Di Naga Bonar Jadi 2, kesulitan gue adalah bagaimana mengatasi nervous-nya gue sama Bang Deddy, karena menurut gue tetap aja dia living legend. Film yang gue mainin adalah sekuel dari film yang dulunya sukses: Naga Bonar. Peran gue selalu ditekankan oleh Bang Deddy sebagai peran penting. Kata dia, "Peran lo adalah oase." Di tengah keribetan ada Umar yang menghangatkan. Dan buat gue itu sesuatu yang baru juga karena peran gue sebelumnya selalu sebagai lelaki yang keras. Di situ gue harus tone down banget, harus jadi orang yang selalu bersyukur.
Untungnya Bang Deddy bukan orang yang sok senior. Dia mau berbaur sama kita dan sampai akhirnya kita semua nyaman acting sama dia. Gue latihan bawa bajaj dan nggak ada kesulitan karena kayak Vespa cuma nyalainnya aja yang susah.
Karakter tukang bajaj kayak Umar itu susah, karena menurut gue dia itu satu di antara seribu orang: tidak pernah mengeluh dan hidupnya sangat sederhana serta bersyukur. Dulunya gue sebel sama tukang bajaj karena bikin kacau di jalan, tapi akhirnya ada toleransi karena hidupnya ternyata susah, bersaing dengan tukang bajaj yang lain.
Peran apa yang paling Anda impikan?
Jadi cewek. Gue nggak tahu kenapa, gue pengen banget peran jadi cewek. Cewek dalam artian cewek yang sebenar-benarnya, bukan berperan sebagai banci atau cowok yang dioperasi jadi cewek. Menurut gw peran itu pasti susah, karena gerak-gerik cewek beda banget ama cowok. Itu menantang banget, bisa bagus banget dan bisa hancur banget, nggak bisa di tengah-tengah. Gue suka menantang diri gue untuk menjadi lebih baik. Gue rasa bahwa jika gue berhasil berperan jadi cewek, gue akan punya kepuasan tersendiri.

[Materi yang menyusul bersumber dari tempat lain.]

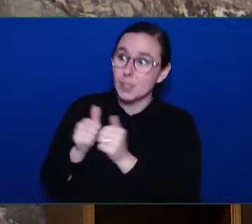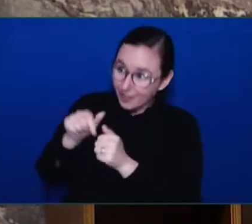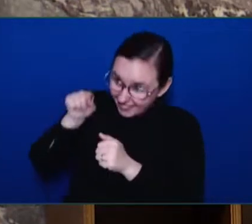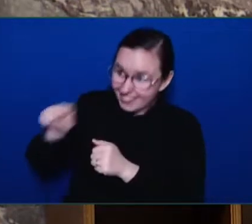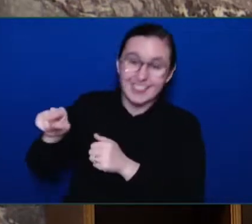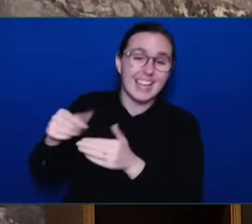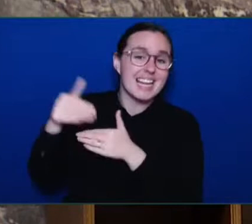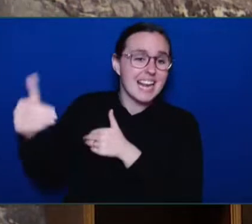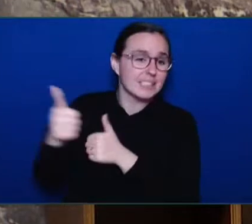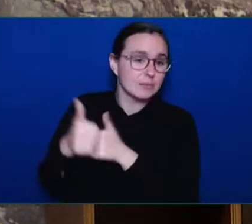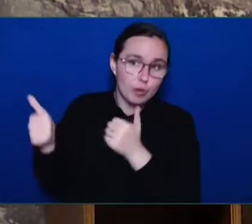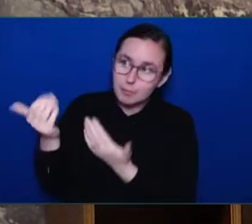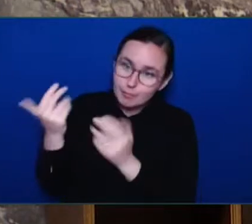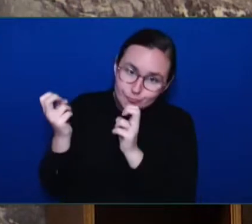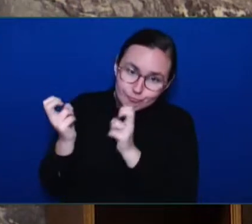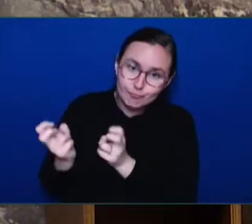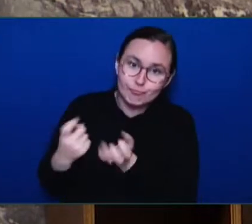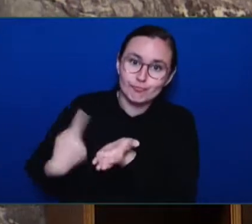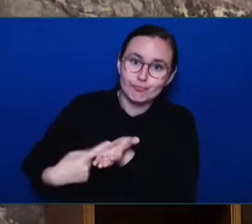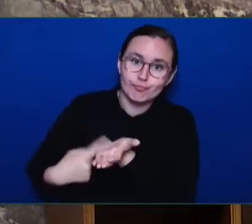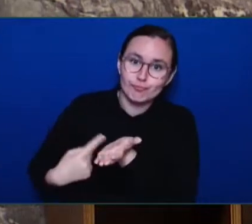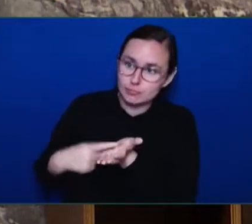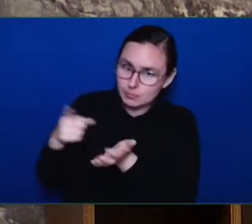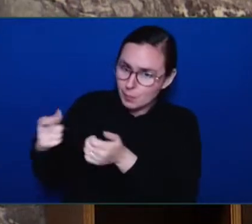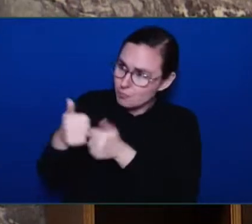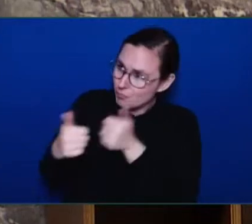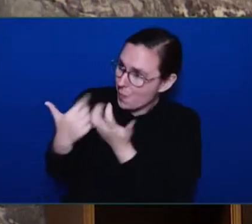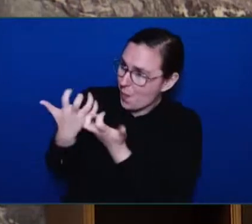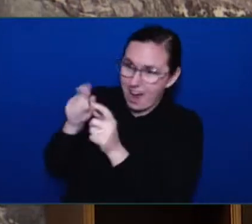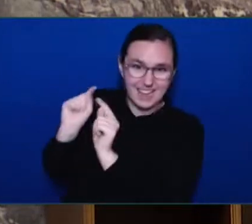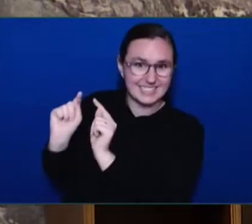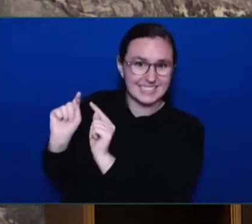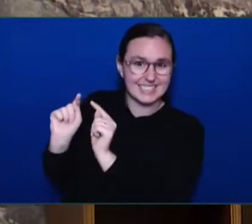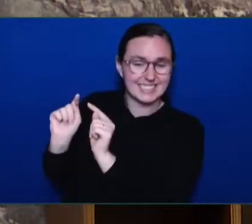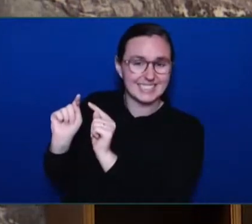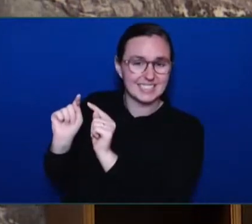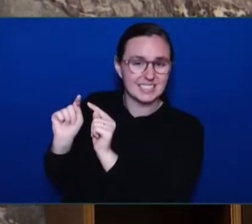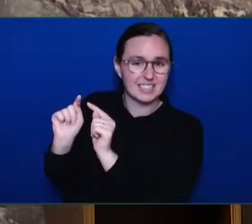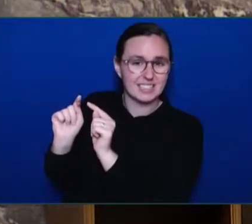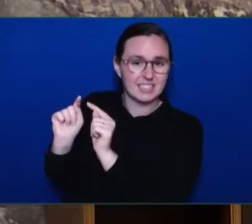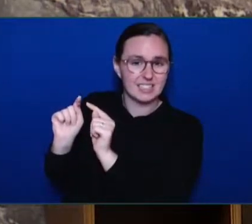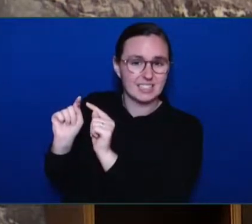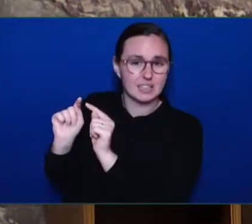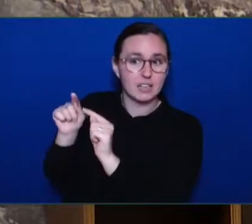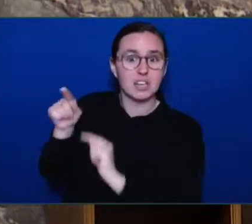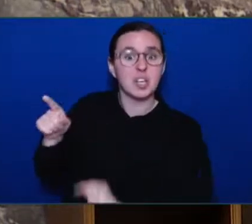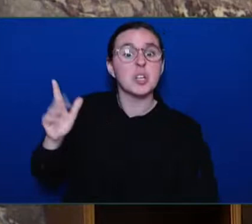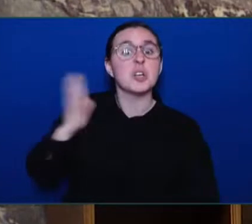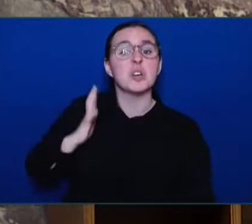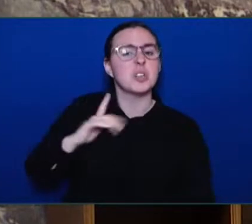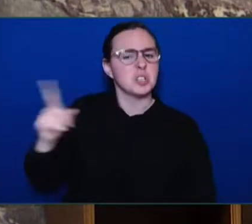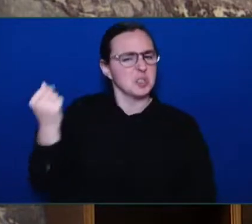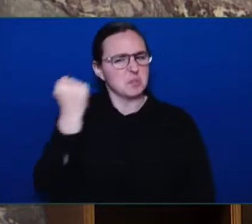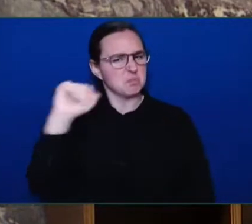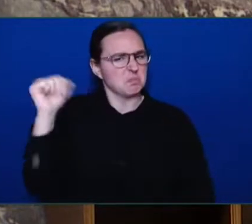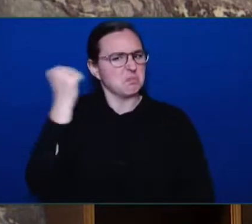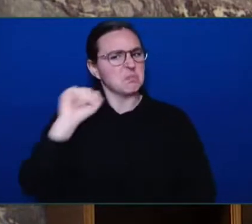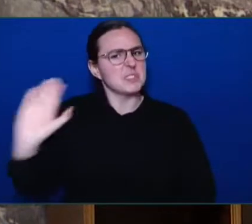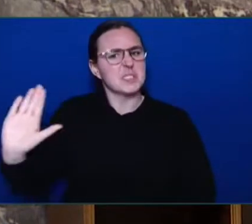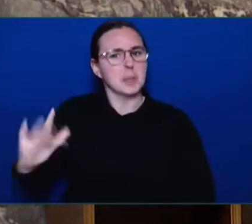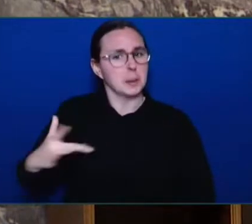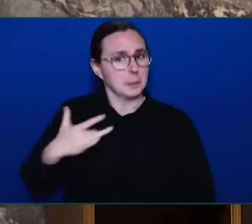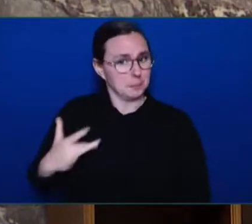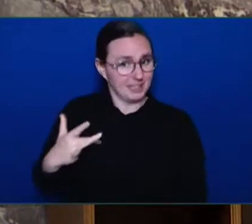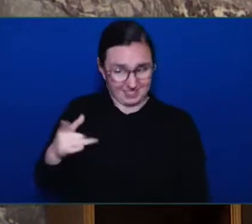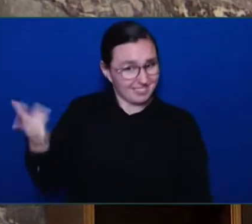the incoming Premier's radical past, it's no surprise that he decided to kill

Gue terkagum-kagum lihat Dustin Hoffman di Tootsie atau Robin Williams di Mrs. Doubtfire di mana mereka betul-betul berperan sebagai cewek, bukan banci yang tetap harus ada unsur laki-lakinya malah kadang dilebih-lebihkan gayanya. Gue nggak peduli, peran cewek yang akan gue mainin itu mau cewek yang sedih atau cewek yang berbahagia. Selain itu gue juga mau banget main film perang, film perang yang tidak hanya dar der dor, tapi unsur manusianya juga terlihat. Sebetulnya cerita perang di Indonesia banyak, bukan hanya cerita perang kemerdekaan, tapi misalnya perang Indonesia dengan GAM atau dengan OPM atau di Timor Leste.
Bagaimana perubahan film Indonesia sejak Anda bekerja sewaktu kanak-kanak dengan sekarang?
Kalau dari segi teknis, waktu gue masih kecil, sutradara percaya banget ama DOP (penata kamera/director of photography, red) karena nggak ada monitor. Habis shooting 2 minggu berikutnya masuk studio untuk dubbing. Sekarang kan direct sound. Saat ini [teknologi] udah maju banget.
Dulu tema cerita film lebih beragam dan sederhana tapi sampai pesannya, bukan tema-tema yang njelimet. Sekarang, orang cenderung mencari tema yang ribet, meskipun itu sah-sah saja menurut gue.